Partition Health
The health of a partition can be monitored using the health state maintained within the partition. Depending on the resiliency mode specified for the partition, the partition can get into various states that are listed below:
Full Bandwidth Mode:
HEALTHY: When the partition is marked as healthy, it is expected to be in full-bandwidth and full compute capacity state. This state is considered to be optimal.
DEGRADED: In this state, some of the GPUs could be marked as “parked” and their GPU health could be NO_NVLINK. In this state, the rest of the GPUs will be able to communicate with full bandwidth. This state is considered operational.
UNHEALTHY: There could be various reasons that cause a partition to go into an unhealthy state. There could be a loss of a switch or other internal failures that result in this state. This state is not considered operational.
Adaptive Bandwidth Mode:
HEALTHY: When the partition is marked as healthy, it is expected to be in full-bandwidth and full compute capacity state. This state is considered to be optimal.

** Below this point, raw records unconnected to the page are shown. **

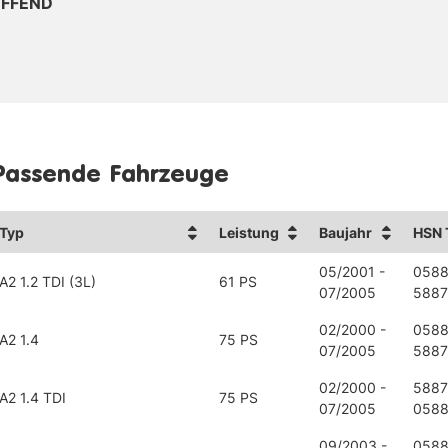
EFFEND
Passende Fahrzeuge
Typ
Leistung
Baujahr
HSN 
05/2001 -
0588
A2 1.2 TDI (3L)
61 PS
07/2005
5887
02/2000 -
0588
A2 1.4
75 PS
07/2005
5887
02/2000 -
5887
A2 1.4 TDI
75 PS
07/2005
0588
09/2003 -
0588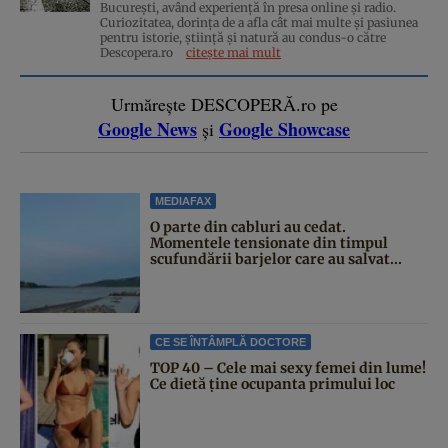
București, având experiență în presa online și radio.
Curiozitatea, dorința de a afla cât mai multe și pasiunea
pentru istorie, ştiinţă şi natură au condus-o către
Descopera.ro
citește mai mult
Urmărește DESCOPERĂ.ro pe
Google News
Google Showcase
și
MEDIAFAX
O parte din cabluri au cedat.
Momentele tensionate din timpul
scufundării barjelor care au salvat...
CE SE ÎNTÂMPLĂ DOCTORE
TOP 40 – Cele mai sexy femei din lume!
Ce dietă ține ocupanta primului loc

BANDWIDTH: In this state, some of the trunk links might be missing. However, all of the GPUs will be able to communicate with one-another in a degraded bandwidth capacity. This state is considered to be operational.
UNHEALTHY: There could be various reasons that cause a partition to go into an unhealthy state. There could be a loss of a switch or other internal failures that result in this state. This state is not considered operational.
User Action Required Mode:
HEALTHY: When the partition is marked as healthy, it is expected to be in full-bandwidth and full compute capacity state. This state is considered to be optimal.
DEGRADED_BANDWIDTH: In this state, some of the trunk links might be missing. However, all of the GPUs will be able to communicate with one-another in a degraded bandwidth capacity. This state is considered to be operational.
UNHEALTHY: There could be various reasons that cause a partition to go into an unhealthy (and non-operational) state:
There could be a loss of a switch or other internal failures that result in this state.